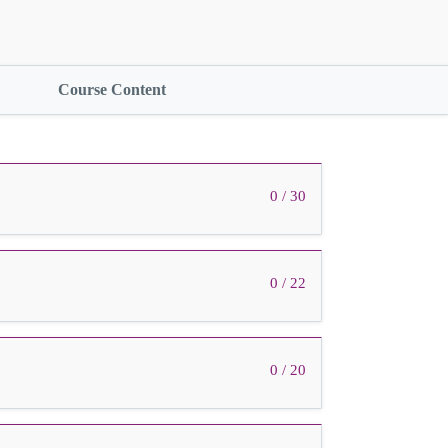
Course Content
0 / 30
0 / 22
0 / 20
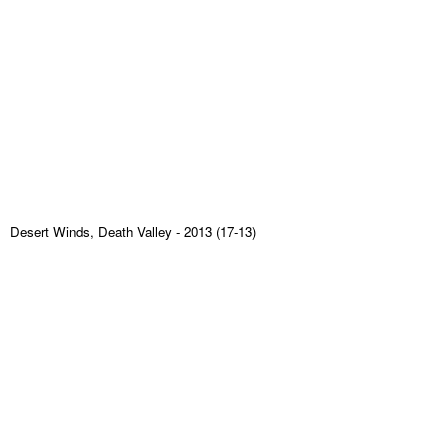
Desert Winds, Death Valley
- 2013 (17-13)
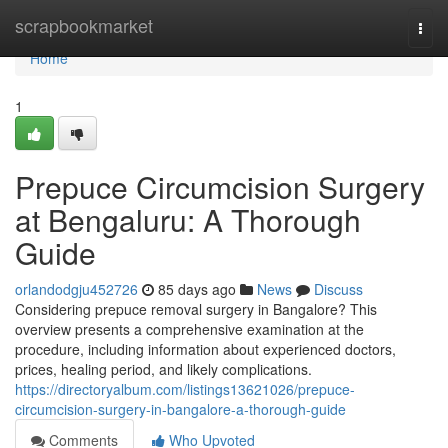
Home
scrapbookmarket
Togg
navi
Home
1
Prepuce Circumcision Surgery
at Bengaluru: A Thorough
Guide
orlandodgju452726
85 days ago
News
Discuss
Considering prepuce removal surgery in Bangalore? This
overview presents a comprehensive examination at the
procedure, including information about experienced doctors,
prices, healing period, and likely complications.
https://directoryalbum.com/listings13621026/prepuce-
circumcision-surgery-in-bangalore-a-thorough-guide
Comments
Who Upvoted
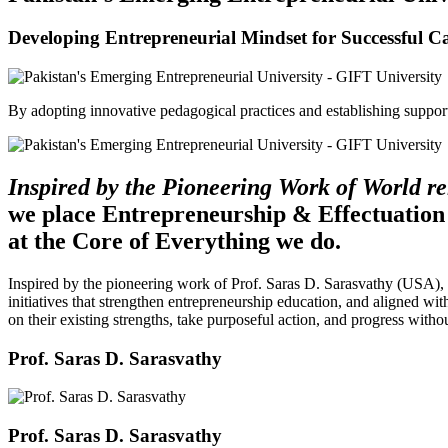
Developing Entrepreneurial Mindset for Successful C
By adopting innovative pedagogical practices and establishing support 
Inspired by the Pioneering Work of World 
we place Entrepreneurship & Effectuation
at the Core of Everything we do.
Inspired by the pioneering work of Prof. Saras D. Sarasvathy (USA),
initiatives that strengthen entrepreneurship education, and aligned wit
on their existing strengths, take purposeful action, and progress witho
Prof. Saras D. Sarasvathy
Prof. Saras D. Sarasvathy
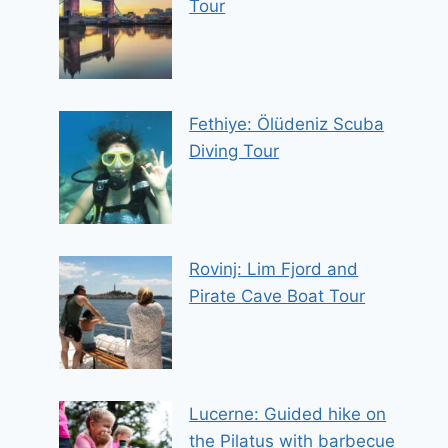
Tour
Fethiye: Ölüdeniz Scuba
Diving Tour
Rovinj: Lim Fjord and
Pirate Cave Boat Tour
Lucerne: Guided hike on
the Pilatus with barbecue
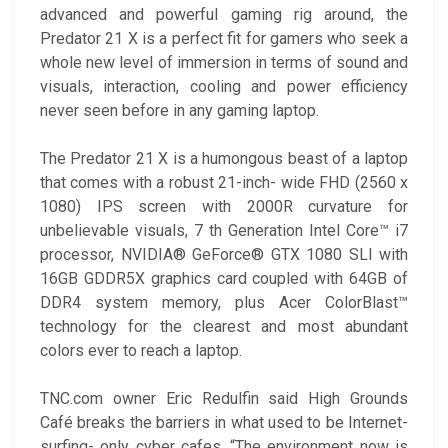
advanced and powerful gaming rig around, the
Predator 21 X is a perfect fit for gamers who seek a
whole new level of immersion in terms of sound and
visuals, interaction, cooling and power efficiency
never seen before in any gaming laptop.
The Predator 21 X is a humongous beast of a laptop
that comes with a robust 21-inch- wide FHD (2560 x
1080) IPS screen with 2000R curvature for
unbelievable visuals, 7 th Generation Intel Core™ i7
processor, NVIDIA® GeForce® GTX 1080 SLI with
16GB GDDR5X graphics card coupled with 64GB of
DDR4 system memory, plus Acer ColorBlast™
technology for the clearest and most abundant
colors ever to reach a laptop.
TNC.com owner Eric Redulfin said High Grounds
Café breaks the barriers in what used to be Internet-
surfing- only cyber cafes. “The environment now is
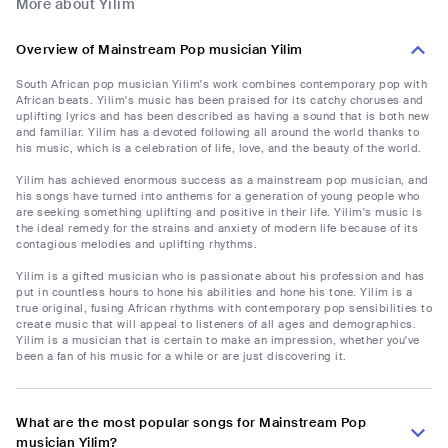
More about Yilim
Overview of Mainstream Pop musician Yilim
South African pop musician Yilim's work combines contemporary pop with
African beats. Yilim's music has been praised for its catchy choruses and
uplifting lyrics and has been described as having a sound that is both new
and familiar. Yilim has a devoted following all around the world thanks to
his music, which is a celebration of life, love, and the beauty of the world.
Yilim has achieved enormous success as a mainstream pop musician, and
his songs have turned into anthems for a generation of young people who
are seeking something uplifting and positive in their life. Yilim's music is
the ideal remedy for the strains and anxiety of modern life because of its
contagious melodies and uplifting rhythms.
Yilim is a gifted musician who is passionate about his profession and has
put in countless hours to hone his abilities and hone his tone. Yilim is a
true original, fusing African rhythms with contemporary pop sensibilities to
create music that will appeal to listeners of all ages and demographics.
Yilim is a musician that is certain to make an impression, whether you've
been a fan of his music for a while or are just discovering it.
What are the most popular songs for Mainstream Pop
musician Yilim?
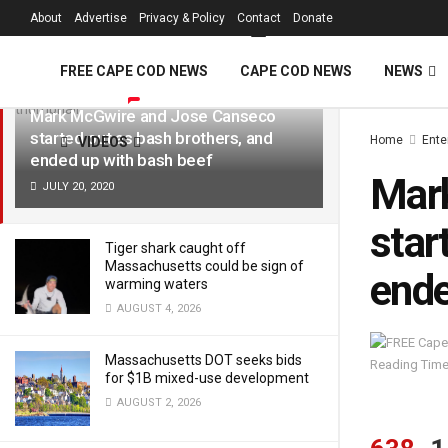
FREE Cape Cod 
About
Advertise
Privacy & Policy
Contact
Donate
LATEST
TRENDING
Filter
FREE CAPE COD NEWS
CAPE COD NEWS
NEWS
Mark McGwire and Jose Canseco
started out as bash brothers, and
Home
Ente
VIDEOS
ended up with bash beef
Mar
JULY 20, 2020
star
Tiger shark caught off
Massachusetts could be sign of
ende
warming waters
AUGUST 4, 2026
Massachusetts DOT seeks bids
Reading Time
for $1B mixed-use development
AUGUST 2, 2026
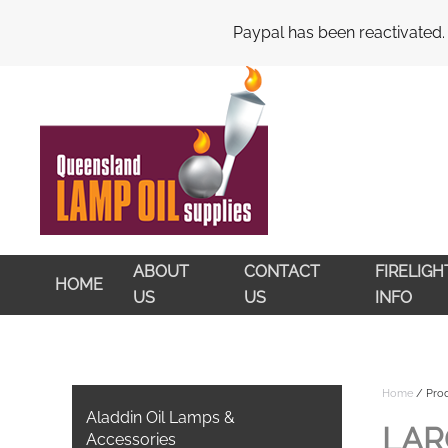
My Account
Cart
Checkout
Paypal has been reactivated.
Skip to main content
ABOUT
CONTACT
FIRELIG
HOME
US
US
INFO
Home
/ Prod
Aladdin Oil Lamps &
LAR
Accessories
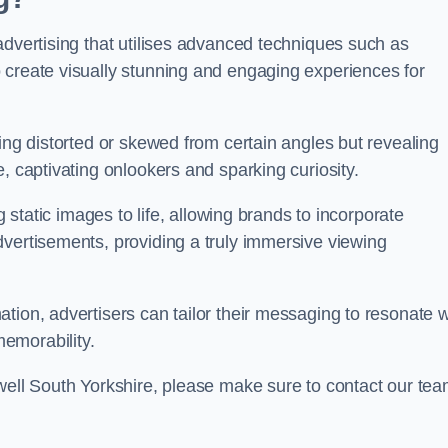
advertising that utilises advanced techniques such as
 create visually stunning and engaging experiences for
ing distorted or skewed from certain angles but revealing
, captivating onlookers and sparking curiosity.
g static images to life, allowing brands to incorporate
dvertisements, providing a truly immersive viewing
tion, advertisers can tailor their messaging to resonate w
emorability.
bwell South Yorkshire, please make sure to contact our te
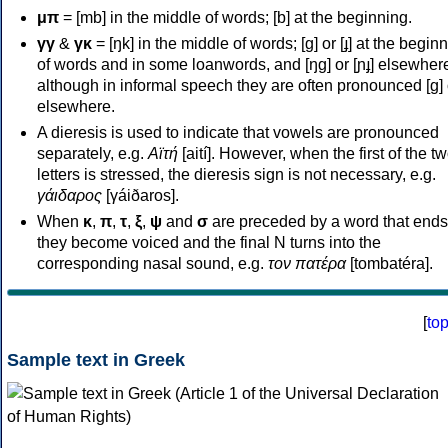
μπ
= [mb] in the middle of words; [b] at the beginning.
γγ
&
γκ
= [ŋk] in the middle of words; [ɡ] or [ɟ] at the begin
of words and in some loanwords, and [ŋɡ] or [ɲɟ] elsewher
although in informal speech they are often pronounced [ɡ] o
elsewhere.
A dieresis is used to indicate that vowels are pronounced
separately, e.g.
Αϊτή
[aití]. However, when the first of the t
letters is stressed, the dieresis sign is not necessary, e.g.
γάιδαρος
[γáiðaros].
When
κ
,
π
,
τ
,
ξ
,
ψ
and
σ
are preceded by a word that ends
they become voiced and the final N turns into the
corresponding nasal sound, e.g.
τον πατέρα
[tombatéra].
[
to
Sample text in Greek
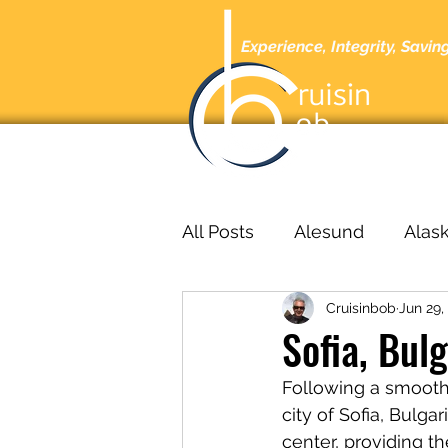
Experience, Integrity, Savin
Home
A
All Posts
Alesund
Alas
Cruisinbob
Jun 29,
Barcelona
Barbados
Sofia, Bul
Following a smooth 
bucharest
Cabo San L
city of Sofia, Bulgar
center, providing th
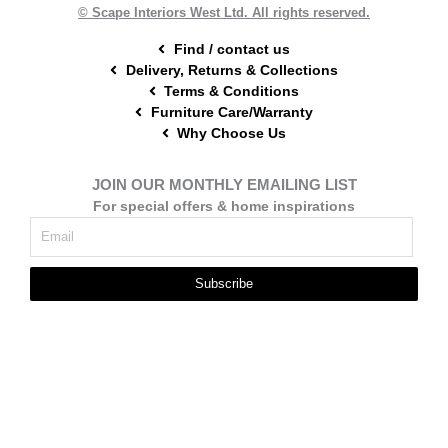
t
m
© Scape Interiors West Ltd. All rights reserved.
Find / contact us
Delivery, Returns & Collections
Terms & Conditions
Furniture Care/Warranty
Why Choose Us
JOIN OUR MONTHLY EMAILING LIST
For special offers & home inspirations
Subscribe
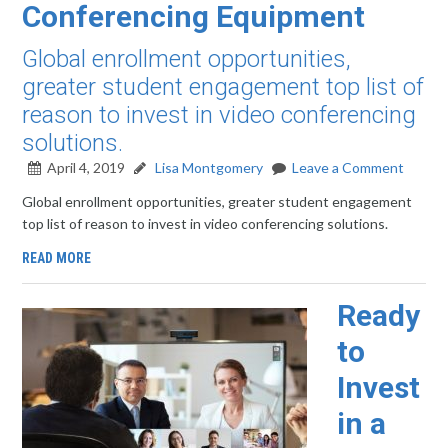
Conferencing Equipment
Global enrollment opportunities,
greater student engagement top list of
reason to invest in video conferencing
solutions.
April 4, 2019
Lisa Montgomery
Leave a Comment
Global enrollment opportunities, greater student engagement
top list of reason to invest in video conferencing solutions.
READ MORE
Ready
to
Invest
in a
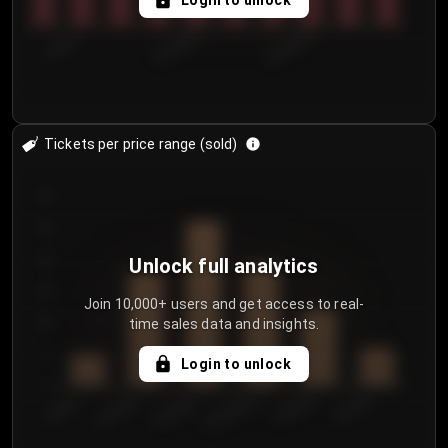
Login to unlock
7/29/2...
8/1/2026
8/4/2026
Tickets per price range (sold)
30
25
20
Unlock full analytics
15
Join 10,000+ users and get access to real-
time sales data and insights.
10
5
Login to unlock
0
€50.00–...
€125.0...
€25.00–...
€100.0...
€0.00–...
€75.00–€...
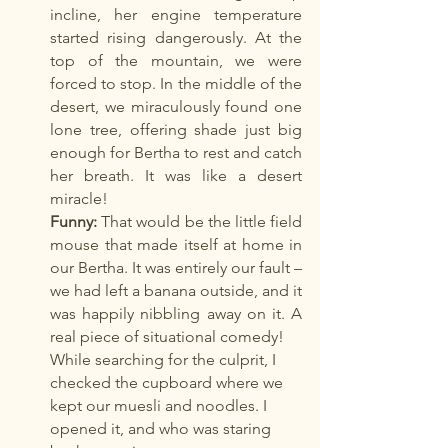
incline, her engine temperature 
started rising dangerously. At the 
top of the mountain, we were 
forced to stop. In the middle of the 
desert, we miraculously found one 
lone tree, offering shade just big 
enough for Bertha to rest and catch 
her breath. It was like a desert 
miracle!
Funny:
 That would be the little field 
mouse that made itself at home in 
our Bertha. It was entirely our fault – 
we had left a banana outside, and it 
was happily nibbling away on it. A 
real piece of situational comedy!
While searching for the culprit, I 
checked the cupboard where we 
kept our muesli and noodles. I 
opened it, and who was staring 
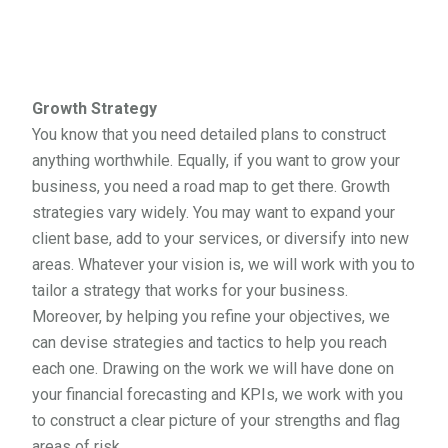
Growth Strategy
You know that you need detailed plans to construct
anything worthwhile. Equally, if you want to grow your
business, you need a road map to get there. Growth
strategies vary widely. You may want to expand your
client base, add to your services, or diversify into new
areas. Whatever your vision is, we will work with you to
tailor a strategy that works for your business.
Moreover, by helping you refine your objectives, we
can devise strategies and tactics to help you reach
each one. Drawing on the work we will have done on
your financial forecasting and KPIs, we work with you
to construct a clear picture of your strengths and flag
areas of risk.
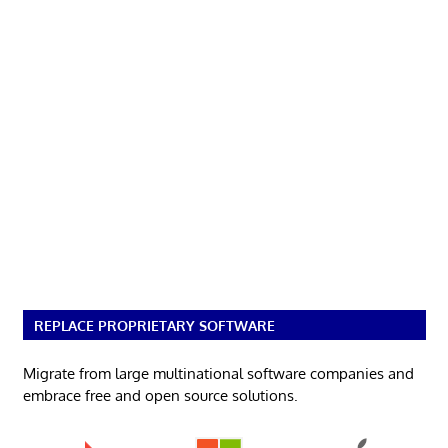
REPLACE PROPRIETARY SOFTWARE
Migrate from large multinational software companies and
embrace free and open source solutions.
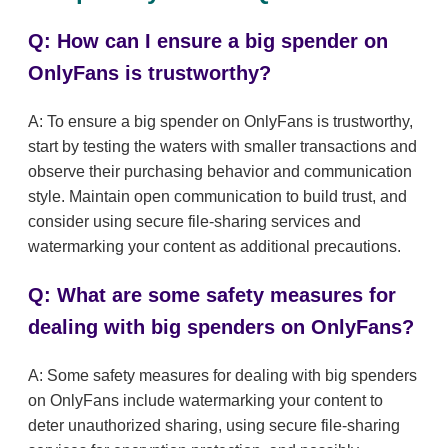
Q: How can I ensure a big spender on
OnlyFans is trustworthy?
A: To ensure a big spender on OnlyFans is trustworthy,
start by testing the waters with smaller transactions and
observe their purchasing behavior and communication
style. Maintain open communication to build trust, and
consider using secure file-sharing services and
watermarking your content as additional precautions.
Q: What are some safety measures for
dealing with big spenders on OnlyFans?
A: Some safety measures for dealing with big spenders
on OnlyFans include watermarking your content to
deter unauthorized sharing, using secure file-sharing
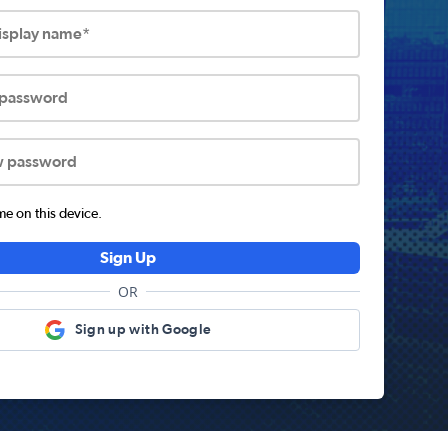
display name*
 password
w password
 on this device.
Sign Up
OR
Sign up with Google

────────────────────

Your copy must hold every record above in its exact wording and must hold no pictures.

Course Content
0 / 30
0 / 22
0 / 20
Desert Winds, Death Valley
- 2013 (17-13)
Home
scrapbookmarket
Togg
navi
Home
1
Prepuce Circumcision Surgery
at Bengaluru: A Thorough
Guide
orlandodgju452726
85 days ago
News
Discuss
Considering prepuce removal surgery in Bangalore? This
overview presents a comprehensive examination at the
procedure, including information about experienced doctors,
prices, healing period, and likely complications.
https://directoryalbum.com/listings13621026/prepuce-
circumcision-surgery-in-bangalore-a-thorough-guide
Comments
Who Upvoted
Developing Entrepreneurial Mindset for Successful C
By adopting innovative pedagogical practices and establishing support 
Inspired by the Pioneering Work of World 
we place Entrepreneurship & Effectuation
at the Core of Everything we do.
Inspired by the pioneering work of Prof. Saras D. Sarasvathy (USA),
initiatives that strengthen entrepreneurship education, and aligned wit
on their existing strengths, take purposeful action, and progress witho
Prof. Saras D. Sarasvathy
Prof. Saras D. Sarasvathy
Tour
Fethiye: Ölüdeniz Scuba
Diving Tour
Rovinj: Lim Fjord and
Pirate Cave Boat Tour
Lucerne: Guided hike on
the Pilatus with barbecue
advanced and powerful gaming rig around, the
Predator 21 X is a perfect fit for gamers who seek a
whole new level of immersion in terms of sound and
visuals, interaction, cooling and power efficiency
never seen before in any gaming laptop.
The Predator 21 X is a humongous beast of a laptop
that comes with a robust 21-inch- wide FHD (2560 x
1080) IPS screen with 2000R curvature for
unbelievable visuals, 7 th Generation Intel Core™ i7
processor, NVIDIA® GeForce® GTX 1080 SLI with
16GB GDDR5X graphics card coupled with 64GB of
DDR4 system memory, plus Acer ColorBlast™
technology for the clearest and most abundant
colors ever to reach a laptop.
TNC.com owner Eric Redulfin said High Grounds
Café breaks the barriers in what used to be Internet-
surfing- only cyber cafes. “The environment now is
More about Yilim
Overview of Mainstream Pop musician Yilim
South African pop musician Yilim's work combines contemporary pop with
African beats. Yilim's music has been praised for its catchy choruses and
uplifting lyrics and has been described as having a sound that is both new
and familiar. Yilim has a devoted following all around the world thanks to
his music, which is a celebration of life, love, and the beauty of the world.
Yilim has achieved enormous success as a mainstream pop musician, and
his songs have turned into anthems for a generation of young people who
are seeking something uplifting and positive in their life. Yilim's music is
the ideal remedy for the strains and anxiety of modern life because of its
contagious melodies and uplifting rhythms.
Yilim is a gifted musician who is passionate about his profession and has
put in countless hours to hone his abilities and hone his tone. Yilim is a
true original, fusing African rhythms with contemporary pop sensibilities to
create music that will appeal to listeners of all ages and demographics.
Yilim is a musician that is certain to make an impression, whether you've
been a fan of his music for a while or are just discovering it.
What are the most popular songs for Mainstream Pop
musician Yilim?
FREE Cape Cod 
About
Advertise
Privacy & Policy
Contact
Donate
LATEST
TRENDING
Filter
FREE CAPE COD NEWS
CAPE COD NEWS
NEWS
Mark McGwire and Jose Canseco
started out as bash brothers, and
Home
Ente
VIDEOS
ended up with bash beef
Mar
JULY 20, 2020
star
Tiger shark caught off
Massachusetts could be sign of
ende
warming waters
AUGUST 4, 2026
Massachusetts DOT seeks bids
Reading Time
for $1B mixed-use development
AUGUST 2, 2026
My Account
Cart
Checkout
Paypal has been reactivated.
Skip to main content
ABOUT
CONTACT
FIRELIG
HOME
US
US
INFO
Home
/ Prod
Aladdin Oil Lamps &
LAR
Accessories
advertising that utilises advanced techniques such as
 create visually stunning and engaging experiences for
ing distorted or skewed from certain angles but revealing
, captivating onlookers and sparking curiosity.
g static images to life, allowing brands to incorporate
dvertisements, providing a truly immersive viewing
tion, advertisers can tailor their messaging to resonate w
emorability.
bwell South Yorkshire, please make sure to contact our te
μπ
= [mb] in the middle of words; [b] at the beginning.
γγ
&
γκ
= [ŋk] in the middle of words; [ɡ] or [ɟ] at the begin
of words and in some loanwords, and [ŋɡ] or [ɲɟ] elsewher
although in informal speech they are often pronounced [ɡ] o
elsewhere.
A dieresis is used to indicate that vowels are pronounced
separately, e.g.
Αϊτή
[aití]. However, when the first of the t
letters is stressed, the dieresis sign is not necessary, e.g.
γάιδαρος
[γáiðaros].
When
κ
,
π
,
τ
,
ξ
,
ψ
and
σ
are preceded by a word that ends
they become voiced and the final N turns into the
corresponding nasal sound, e.g.
τον πατέρα
[tombatéra].
[
to
Sample text in Greek
Experience, Integrity, Savin
Home
A
All Posts
Alesund
Alas
Cruisinbob
Jun 29,
Barcelona
Barbados
Sofia, Bul
Following a smooth 
bucharest
Cabo San L
city of Sofia, Bulgar
center, providing th
t
m
© Scape Interiors West Ltd. All rights reserved.
Find / contact us
Delivery, Returns & Collections
Terms & Conditions
Furniture Care/Warranty
Why Choose Us
JOIN OUR MONTHLY EMAILING LIST
For special offers & home inspirations
Subscribe
Conferencing Equipment
Global enrollment opportunities,
greater student engagement top list of
reason to invest in video conferencing
solutions.
April 4, 2019
Lisa Montgomery
Leave a Comment
Global enrollment opportunities, greater student engagement
top list of reason to invest in video conferencing solutions.
READ MORE
Ready
to
Invest
in a
Login to unlock
7/29/2...
8/1/2026
8/4/2026
Tickets per price range (sold)
30
25
20
Unlock full analytics
15
Join 10,000+ users and get access to real-
time sales data and insights.
10
5
Login to unlock
0
€50.00–...
€125.0...
€25.00–...
€100.0...
€0.00–...
€75.00–€...
incline, her engine temperature 
started rising dangerously. At the 
top of the mountain, we were 
forced to stop. In the middle of the 
desert, we miraculously found one 
lone tree, offering shade just big 
enough for Bertha to rest and catch 
her breath. It was like a desert 
miracle!
Funny:
 That would be the little field 
mouse that made itself at home in 
our Bertha. It was entirely our fault – 
we had left a banana outside, and it 
was happily nibbling away on it. A 
real piece of situational comedy!
While searching for the culprit, I 
checked the cupboard where we 
kept our muesli and noodles. I 
opened it, and who was staring 
Growth Strategy
You know that you need detailed plans to construct
anything worthwhile. Equally, if you want to grow your
business, you need a road map to get there. Growth
strategies vary widely. You may want to expand your
client base, add to your services, or diversify into new
areas. Whatever your vision is, we will work with you to
tailor a strategy that works for your business.
Moreover, by helping you refine your objectives, we
can devise strategies and tactics to help you reach
each one. Drawing on the work we will have done on
your financial forecasting and KPIs, we work with you
to construct a clear picture of your strengths and flag
areas of risk.
REPLACE PROPRIETARY SOFTWARE
Migrate from large multinational software companies and
embrace free and open source solutions.
Q: How can I ensure a big spender on
OnlyFans is trustworthy?
A: To ensure a big spender on OnlyFans is trustworthy,
start by testing the waters with smaller transactions and
observe their purchasing behavior and communication
style. Maintain open communication to build trust, and
consider using secure file-sharing services and
watermarking your content as additional precautions.
Q: What are some safety measures for
dealing with big spenders on OnlyFans?
A: Some safety measures for dealing with big spenders
on OnlyFans include watermarking your content to
deter unauthorized sharing, using secure file-sharing
display name*
 password
w password
 on this device.
Sign Up
OR
Sign up with Google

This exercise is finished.